I was now armed with the right tools- wholesome food, the chance to relax, activities that encouraged functional movement and seminars on how to achieve optimum well-being. 

The challenge would now be taking this information and applying the new habits once I returned home.

The humanistic element

Just when you think a health retreat is about ‘me’ time, you realise it’s not. Itís the people around you that personify and add to the experience. 

There was Shelley, the gardener who took us on a tour of the organic garden where she picked nearly every green leafy vegetable you can think of, from fresh spinach to endive and handed it to us to taste while explaining both their nutritional benefits and garden techniques. 

And who could forget John, the kind yet quirky bush walking guide who literally breathed and lived mother earth. 

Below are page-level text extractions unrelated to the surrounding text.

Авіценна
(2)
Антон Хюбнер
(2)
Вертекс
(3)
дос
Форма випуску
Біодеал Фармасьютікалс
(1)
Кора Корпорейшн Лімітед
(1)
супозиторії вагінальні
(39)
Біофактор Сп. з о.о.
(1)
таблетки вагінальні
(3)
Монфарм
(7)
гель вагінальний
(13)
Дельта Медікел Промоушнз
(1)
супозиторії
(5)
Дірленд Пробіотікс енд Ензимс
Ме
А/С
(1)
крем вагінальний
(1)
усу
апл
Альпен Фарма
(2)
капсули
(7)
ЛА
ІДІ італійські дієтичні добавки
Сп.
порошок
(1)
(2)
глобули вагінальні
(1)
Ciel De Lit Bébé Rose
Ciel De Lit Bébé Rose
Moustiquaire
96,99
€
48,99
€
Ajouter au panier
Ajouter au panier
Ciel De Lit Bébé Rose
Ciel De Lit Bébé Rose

He inspired me with his intimate knowledge of each and every plant and tree and his uninhibited spirit to get up and close to nature (including allowing a leech to suck his skin- it will cleanse his blood anyway he said!).

There was naturopath Donna, whose zest for life and contagious positive energy made me feel as though I could do anything if I put my mind to it. 

Not to mention the bond and compassion among the guests. This was reminiscent of the human need for belonging and love, a need so often neglected as we are bogged down in the world of busy.

Sometimes it takes a health retreat to realise that we are not just ‘humans being.’ We ought to be humans truly living.